Hello! In this lesson, we will learn to use the preposition "by". In previous lessons, we have learned to use the prepositions "in, on, over, under, beside, from, to, with" and "for".

In previous lessons we have learned that prepositions help us describe one person, place, thing, or idea in relation to another person, place, thing, or idea.

Prepositions can be used in concrete ways and in ways that are more abstract. The preposition "by" is no exception. The most common meaning of the preposition "by" is: near or next to. For example, we might say "David and Jennifer live by a store.".

Another common usage of the preposition "by" means: through the medium of. For example, we might say "The international visitors arrived by air.".

Another common usage of the preposition "by" is: by means of a vehicle. For example, we might say "David and Jennifer go to work by car.".  

Sometimes the preposition "by" means: up to a specific time. For example, Jennifer might say "David will be home by 5:00.".

Sometimes the preposition "by' means up to a certain point and past it. For example, "Jennifer and David walk by the store to get to the museum.".

Sometimes the preposition "by" is used to describe a task that is accomplished through the work of something or someone. For example, "Jennifer liked the book by Earnest Hemingway.".

And sometimes we use the preposition "by" to show increments.

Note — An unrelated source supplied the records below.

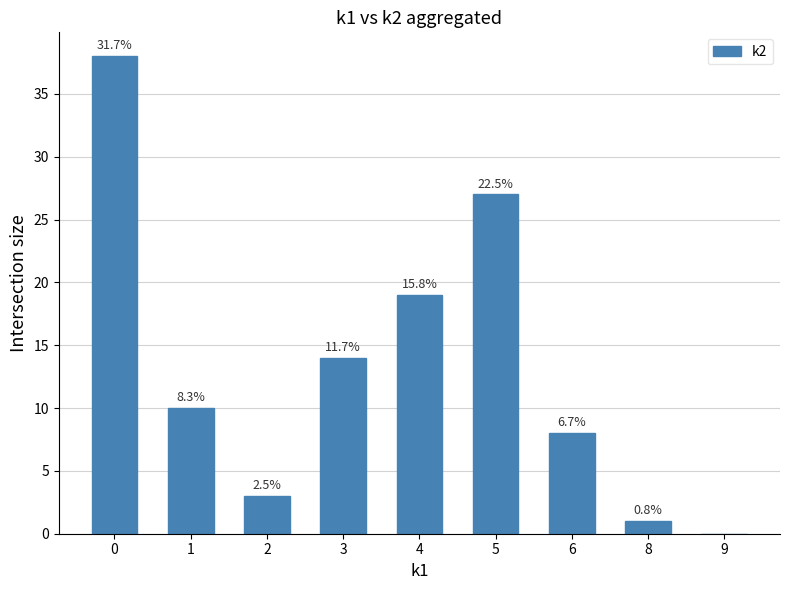

Are the bars horizontal?

No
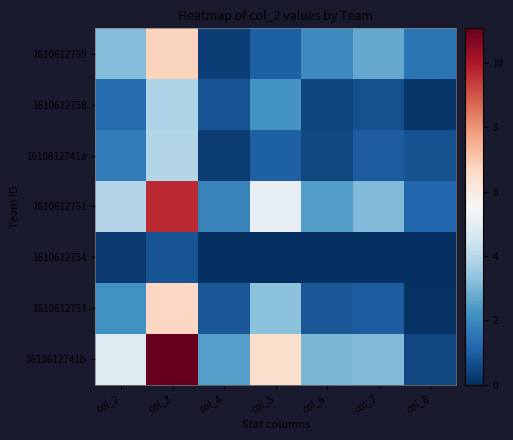

Reading left to right, extract all data points from this chart.

1610612759: col_2=3.1	col_3=6.8	col_4=0.3	col_5=1.0	col_6=2.0	col_7=2.7	col_8=1.5
1610612758: col_2=1.3	col_3=3.8	col_4=0.8	col_5=2.2	col_6=0.4	col_7=0.7	col_8=0.2
1610612741a: col_2=1.7	col_3=3.9	col_4=0.3	col_5=1.0	col_6=0.5	col_7=0.9	col_8=0.7
1610612751: col_2=3.9	col_3=9.7	col_4=1.8	col_5=5.1	col_6=2.4	col_7=3.1	col_8=1.1
1610612754: col_2=0.2	col_3=0.8	col_4=0.0	col_5=0.0	col_6=0.0	col_7=0.0	col_8=0.0
1610612753: col_2=2.2	col_3=6.7	col_4=0.8	col_5=3.2	col_6=0.8	col_7=0.9	col_8=0.1
1610612741b: col_2=4.8	col_3=11.1	col_4=2.5	col_5=6.5	col_6=3.0	col_7=3.1	col_8=0.5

For example, we might say "Step by step, we are learning English." or "Little by little, the baby bird is learning to fly.".

The preposition "by" sounds exactly like the verb "buy".  It also sounds exactly like the second part of the goodbye greeting "good-bye" or "bye-bye".

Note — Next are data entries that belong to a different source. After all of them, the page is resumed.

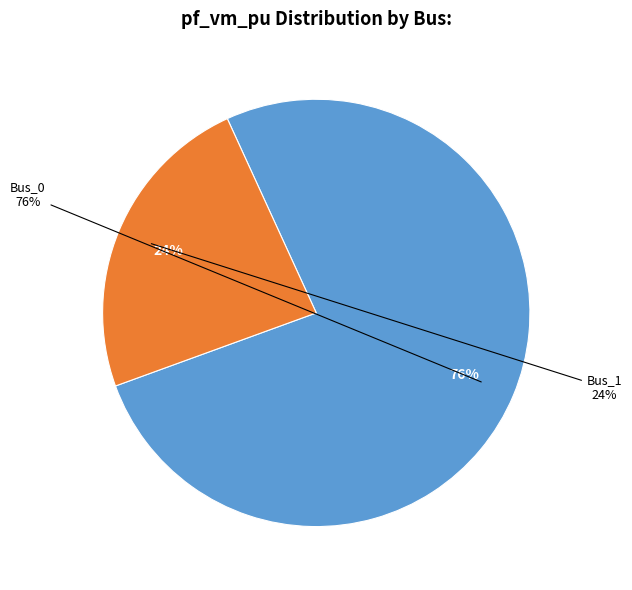

Is it true that Bus_0 is 76% of the pie?

True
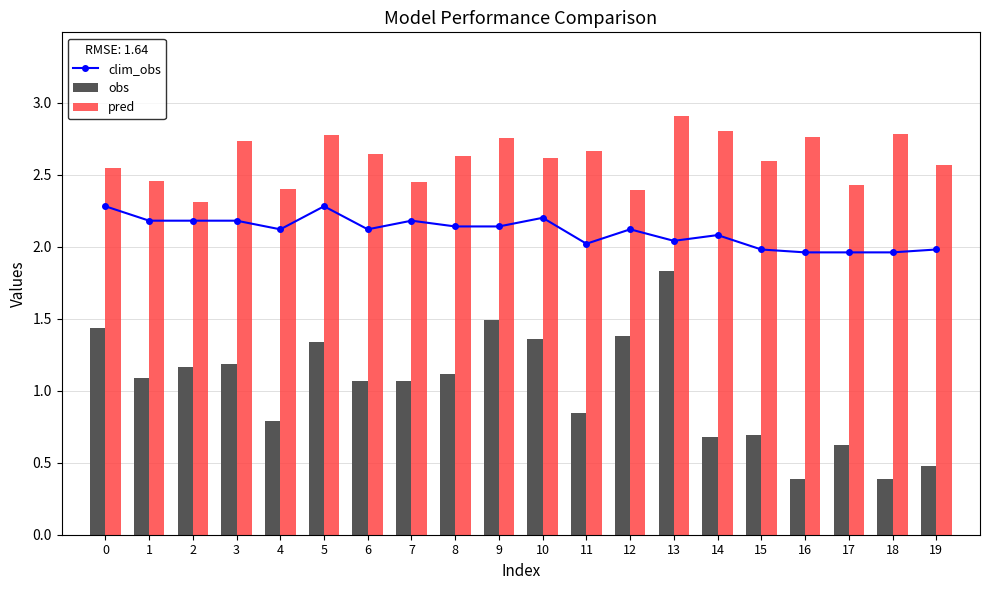

Does the chart contain any negative values?

No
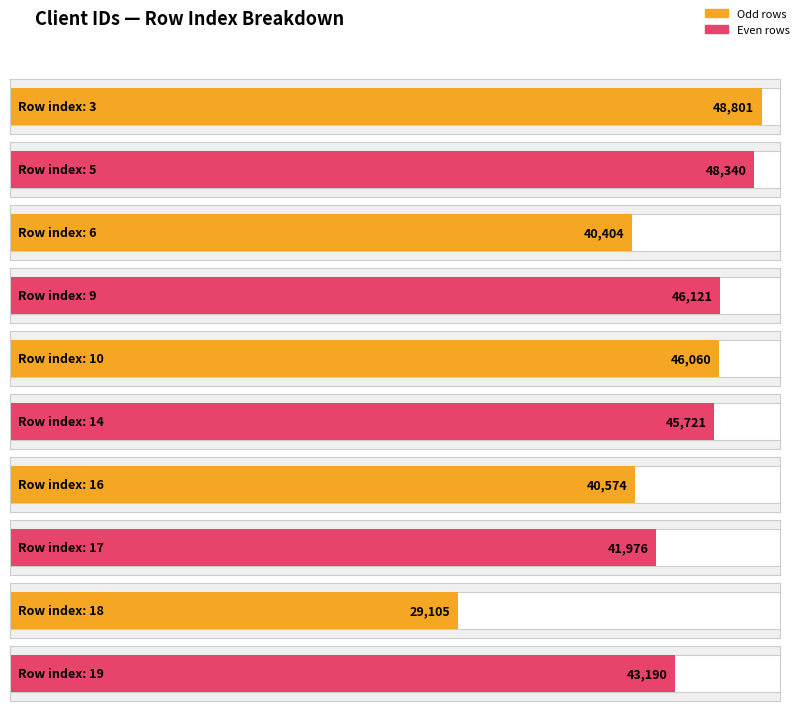

List the labels in order of value, smallest first.

18, 6, 16, 17, 19, 14, 10, 9, 5, 3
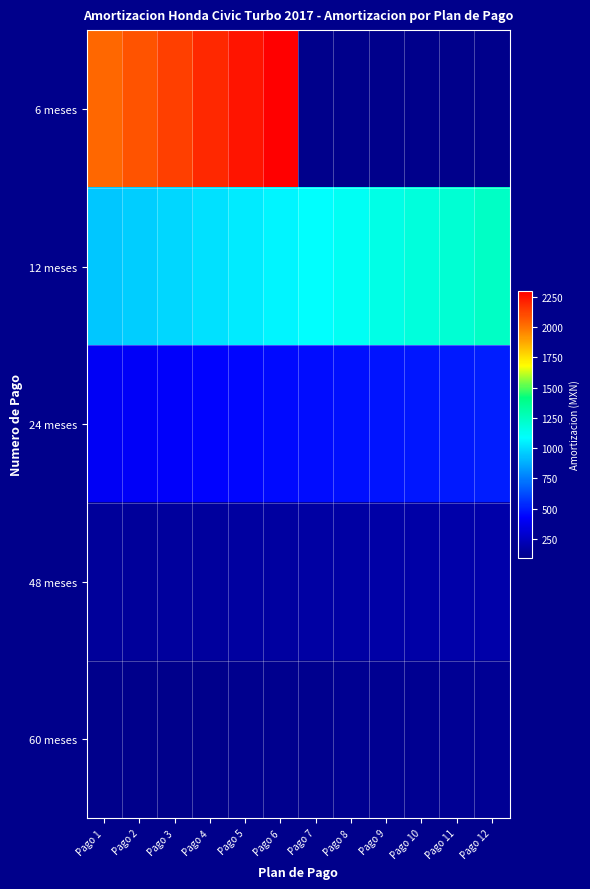

Between Pago 2 and Pago 6, which is larger?

Pago 6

Now that we know the many varied uses of the preposition "by", let us listen to the dialog.

David: I am going to play football now.

Jennifer:Are you going by the bookstore today?

David: I think so. Should I buy something?

Jennifer:  Yes, I want the new book by my favorite author.

David:  Little by little, you are buying all her books.

Jennifer:  Yes, I will have one more book to put by the other ones.

David: I am going now – I will be home by 5:00. Bye.

Now that you have heard the dialog with its many forms of "by, buy", and "bye", let us look at each sentence more carefully.

David begins the dialog when he says "I am going to play football now.".

Jennifer responds "Are you going by the bookstore today?". In this question, Jennifer is using the word "by" with the meaning of moving past the bookstore. She wants to know if he will be driving past the bookstore.

David answers "I think so. Should I buy something?". We hear that the verb "buy" sounds exactly the same as the preposition "by". Of course, the meanings of the two words are completely different. If we realize what we are hearing, we know that David is using the verb "buy" and not the preposition "by".

Jennifer answers, "Yes, I want the new book by my favorite author.".In this case, Jennifer uses the preposition "by" with its meaning of: through the work of, written by. How do we know that Jennifer does not mean that the book is next to her favorite author? With the prepositions, as with most of language, context is our clue. We must make educated guesses, and with experience and plenty of listening, we more easily know what the speaker means.

David answers "Little by little, you are buying all her books.". In the expression "little by little", David uses the preposition "by" to express little increments. He means: a little bit at a time. We hear that David also uses the verb "buying" in the second half of the sentence.

Jennifer says "Yes, I will have one more book to put by the others." In this case, Jennifer uses the preposition "by" to mean: next to. She will put her new book next to the other books.

David, meanwhile, is still getting ready to leave. He says "I am going now. I will be home by 5:00. Bye.". In this utterance, David uses the preposition "by" to mean" up to a specific time. He could also say "I will be home before 5:00."

Then David says "bye". We hear that "bye" sounds exactly the same as the preposition "by". David means "good-bye". "Bye" is a common short form.

Now that we have learned the meanings of the sentences, let us listen to the dialog again. Listen to the many uses of the preposition "by" and listen for its homophones "buy" and "bye".

David: I am going to play football now.

Jennifer:  Are you going by the bookstore today?

David:  I think so. Should I buy something?

Jennifer:  Yes, I want the new book by my favorite author.

David:  Little by little, you are buying all her books.

Jennifer:  Yes, I will have one more book to put by the other ones.

David:  I am going now – I will be home by 5:00. Bye.

Excellent! You have learned another useful preposition which can add nuance to your English. And you have enhanced your discernment in listening.  Add this preposition to your repertoire in English.  "Step by step, we are learning English.".